Options for Setting up a Test (or Staging) Environment for Your Blog
There are a couple of way to setup a test blog where you can try out new designs:
- Setup a subdomain: Create a mirror image of your blog with a url that only you know about. For example, if you run http://www.coolblog.com your test subdomain could be http://test.coolblog.com.
- Theme Test drive: WordPress has a plugin called Theme Test Drive that allows you to install a new theme that only appears for administrators. One of the downsides is there’s no way to adjust your sidebars and widgets without making the changes appear on your live blog as well.
- WordPress.com: If you’re reading this post, you probably run a self-hosted version of WordPress. However, you can always head over to WordPress.com and create a free, WordPress hosted version of your site to try out new changes to your blog. Editing options are limited though.

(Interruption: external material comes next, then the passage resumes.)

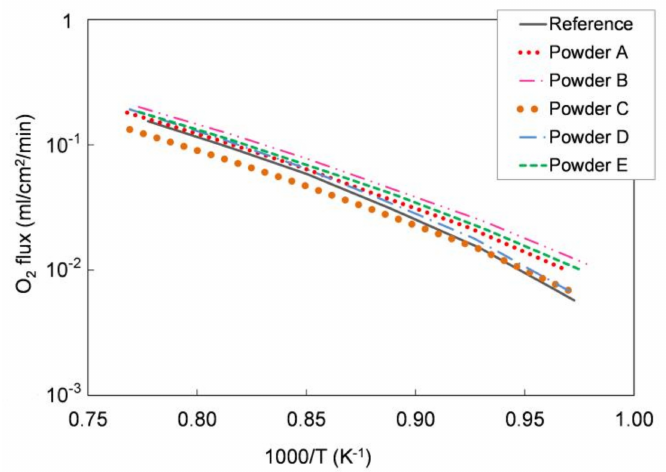
Figure 5. Oxygen flux normalized with respect to the process driving force as a function of temperature measured for pellets prepared with the five di ff erent LSCF powders, compared with that measured for a reference LSCF powder pellet. Samples thickness = 1 mm. Experimental error approx.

- Set up a local server on your machine: If you’ve got technical chops, you could install WAMP and setup a local server and host your test blog on your own computer. As I’ve learned the hard way, this is not as easy as it looks and I’d only recommend it to the technical gurus.
Let’s look at my preferred option, setting up a sub-domain.
How to Set Up a Sub-domain for Your Blog (WordPress)
- Go to your Hosting Provider’s website (I use Bluehost) which has cPanel for managing administrative functions. Choose “subdomains.” Most hosting providers allow you to create unlimited subdomains.
- Enter the url you want to use as your subdomain and click “Create.”
Install WordPress on Your Subdomain
- Find the WordPress option under SimpleScripts within cPanel and install WordPress on your new domain (just like you did when you originally setup your blog).
- Use the SimpleScript wizard to select a location to install WordPress. Choose the subdomain you just created.
- Login to WordPress at your new domain (something like http://test.coolblog.com/wp-admin) to install your theme and try out any new design changes before you make them public.
Hiding Your Subdomain from the Public
I'm a bit anal and I take two extra measures to make sure my sub-domain is not found by people or search engines. I don’t want any accidental backlinks to my subdomain and I don’t want search results sending visitors to the wrong place. Here's how to prevent this within the WordPress settings for your sub-domain.
- Block Search Engines: Under Settings: Privacy, choose the radio button: I would like to block search engines, but allow normal visitors
- Block People: If you create any new posts or pages, mark each of them as Visibility: Private next to the Publish button. This way pages and posts will only be seen to a logged in admin.